Cutting back the early voting days from 17 to 10, as North Carolina did, or 14 to 8, as Florida did, does not constitute voter suppression. We can argue about whether it’s a good idea, but everyone who is properly registered is still allowed to vote. Ten states currently have no early or absentee voting without an excuse, and they aren’t all concentrated in the conservative deep South; they include Connecticut, Rhode Island, Delaware, Pennsylvania . . . if you contend that the elections in North Carolina or Florida are not free and fair because the number of early voting days was reduced, then how can any election in a state with no early voting be free and fair?
Kamala Harris wants automatic voter registration. Roughly 153 million of us figured out how to do this. Thirty seven (soon to be 38) states allow you to do it online. Why is asking voters to register now considered some sort of unreasonable, insurmountable burden?
Back on October 21, 2016, when she thought she was going to win the presidential election handily, Hillary Clinton declared as part of her stump speech, “Donald Trump refused to say that he’d respect the results of this election. By doing that, he’s threatening our democracy.” What do you call not respecting the results of the election afterwards? Last month Clinton claimed, despite the conclusions of Florida elections officials and the Mueller report, “The Russians were in the county election systems of every county in Florida.”
Hillary Clinton is the worst offender, but her mentality has spread to the whole party.
Cory Booker, Promising to Ban Bump Stocks that Are Already Banned
This morning, presidential candidate Cory Booker unveiled his plan to address gun violence, which includes a new requirement that all gun owners be licensed by the federal government. This would supersede all state licensing laws, concealed-carry permits, open-carry permits, and other state regulations and rules and almost certainly face a challenge that would go all the way up to the Supreme Court. Sixteen states passed “Constitutional Carry,” which more or less declares that your permit to carry a gun is the United States Constitution.
Booker is also promises to ban bump stocks. The federal government banned bump stocks earlier this year, and the ban is in effect (even though it doesn’t look like anyone’s turning theirs in). Did Booker . . . not notice?
A Completely Different Kind of Sanders Flip-Flop
Symone Sanders — no relation to Bernie — shortly after the 2016 election:
In my opinion we don’t need white people leading the Democratic party right now. The Democratic party is diverse, and it should be reflected as so in leadership and throughout the staff, at the highest levels. From the vice chairs to the secretaries all the way down to the people working in the offices at the DNC.

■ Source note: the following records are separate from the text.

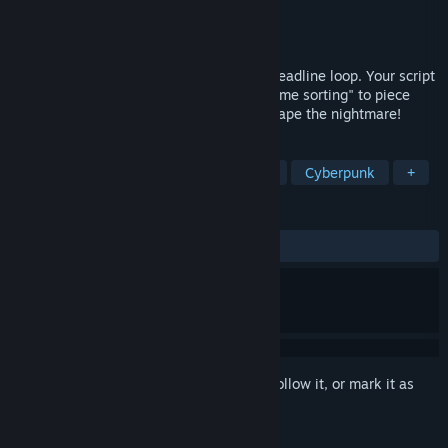
Developer
YvelRevo
Publisher
YvelRevo
Released
Mar 27, 2026
Play as 25yo writer Jian Xun in a 5-min deadline loop. Your script
is alive! In this thriller puzzle, use "keyframe sorting" to piece
stories. Fight AI, break the 4th wall & escape the nightmare!
TAGS
Interactive Fiction
FMV
Puzzle
Cyberpunk
+
REVIEWS
ALL TIME:
Very Positive
(94% of 56)
Sign in
to add this item to your wishlist, follow it, or mark it as
ignored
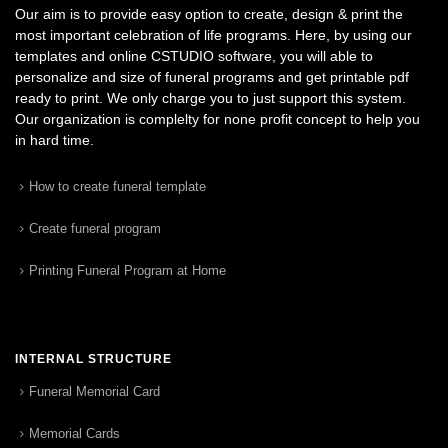
Our aim is to provide easy option to create, design & print the
most important celebration of life programs. Here, by using our
templates and online CSTUDIO software, you will able to
personalize and size of funeral programs and get printable pdf
ready to print. We only charge you to just support this system.
Our organization is complelty for none profit concept to help you
in hard time.
How to create funeral template
Create funeral program
Printing Funeral Program at Home
INTERNAL STRUCTURE
Funeral Memorial Card
Memorial Cards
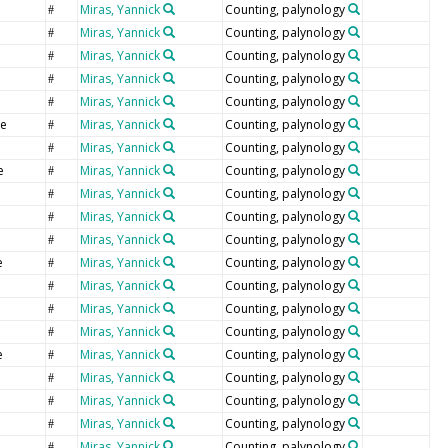
Miras, Yannick
Counting, palynology
#
Miras, Yannick
Counting, palynology
#
Miras, Yannick
Counting, palynology
#
Miras, Yannick
Counting, palynology
#
Miras, Yannick
Counting, palynology
#
e
Miras, Yannick
Counting, palynology
#
Miras, Yannick
Counting, palynology
#
e
Miras, Yannick
Counting, palynology
#
Miras, Yannick
Counting, palynology
#
Miras, Yannick
Counting, palynology
#
Miras, Yannick
Counting, palynology
#
e
Miras, Yannick
Counting, palynology
#
Miras, Yannick
Counting, palynology
#
Miras, Yannick
Counting, palynology
#
e
Miras, Yannick
Counting, palynology
#
e
Miras, Yannick
Counting, palynology
#
e
Miras, Yannick
Counting, palynology
#
Miras, Yannick
Counting, palynology
#
Miras, Yannick
Counting, palynology
#
Miras, Yannick
Counting, palynology
#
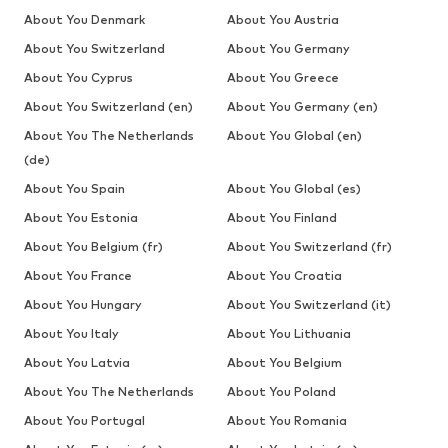
About You Denmark
About You Austria
About You Switzerland
About You Germany
About You Cyprus
About You Greece
About You Switzerland (en)
About You Germany (en)
About You The Netherlands
About You Global (en)
(de)
About You Spain
About You Global (es)
About You Estonia
About You Finland
About You Belgium (fr)
About You Switzerland (fr)
About You France
About You Croatia
About You Hungary
About You Switzerland (it)
About You Italy
About You Lithuania
About You Latvia
About You Belgium
About You The Netherlands
About You Poland
About You Portugal
About You Romania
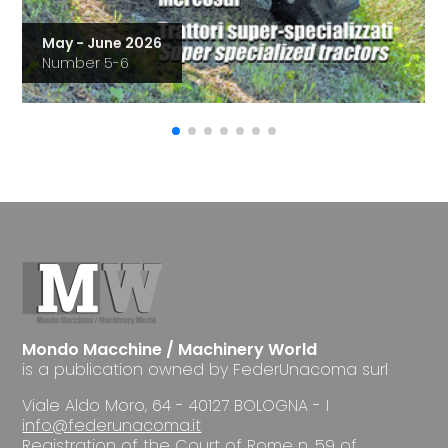
May - June 2026
Number 5-6
Mondo Macchine / Machinery World
is a publication owned by FederUnacoma surl
Viale Aldo Moro, 64 - 40127 BOLOGNA - I
info@federunacoma.it
Registration of the Court of Rome n. 59 of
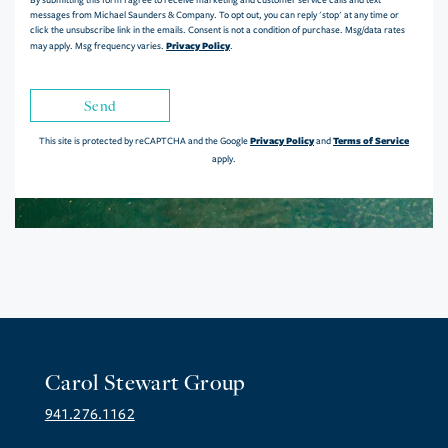
messages from Michael Saunders & Company. To opt out, you can reply 'stop' at any time or
click the unsubscribe link in the emails. Consent is not a condition of purchase. Msg/data rates
Privacy Policy
may apply. Msg frequency varies.
.
Send
Privacy Policy
Terms of Service
This site is protected by reCAPTCHA and the Google
and
apply.
Carol Stewart Group
941.276.1162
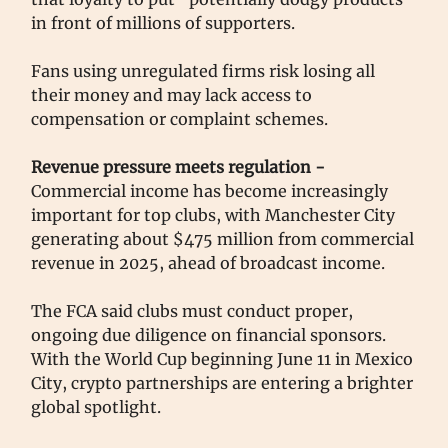
in front of millions of supporters.
Fans using unregulated firms risk losing all
their money and may lack access to
compensation or complaint schemes.
Revenue pressure meets regulation -
Commercial income has become increasingly
important for top clubs, with Manchester City
generating about $475 million from commercial
revenue in 2025, ahead of broadcast income.
The FCA said clubs must conduct proper,
ongoing due diligence on financial sponsors.
With the World Cup beginning June 11 in Mexico
City, crypto partnerships are entering a brighter
global spotlight.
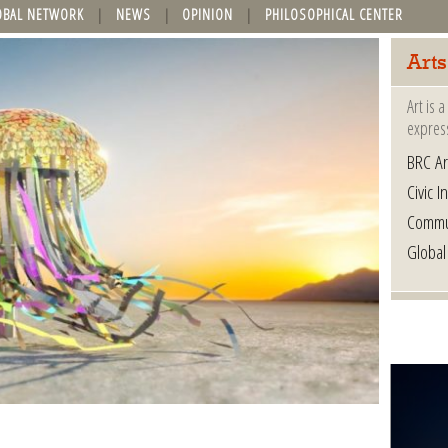
OBAL NETWORK
NEWS
OPINION
PHILOSOPHICAL CENTER
Arts
Art is 
express
BRC Ar
Civic In
Commu
Global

Symone Sanders in a fundraising email for Joe Biden’s campaign last night:
I’m on Team Joe because I trust him to get this right. I trust him to run a campaign that has standards and values and a commitment to win the White House. I’m on his team to make sure he does just that — are you?
Ever feel like the news has a lot of people named “Sanders” in it? Bernie, Symone, Sarah Huckabee, Colonel . . .
ADDENDUM: The Portland Police Department issues a press release about protests on May Day declaring, “We asked participants to peacefully and safely demonstrate and they did.” That’s an odd way of describing a protester spraying mace into the face of journalist Andy Ngo.
The assessment of the peaceful protests comes from Portland Police chief Danielle Outlaw. Her name is a little too perfect for the circumstances.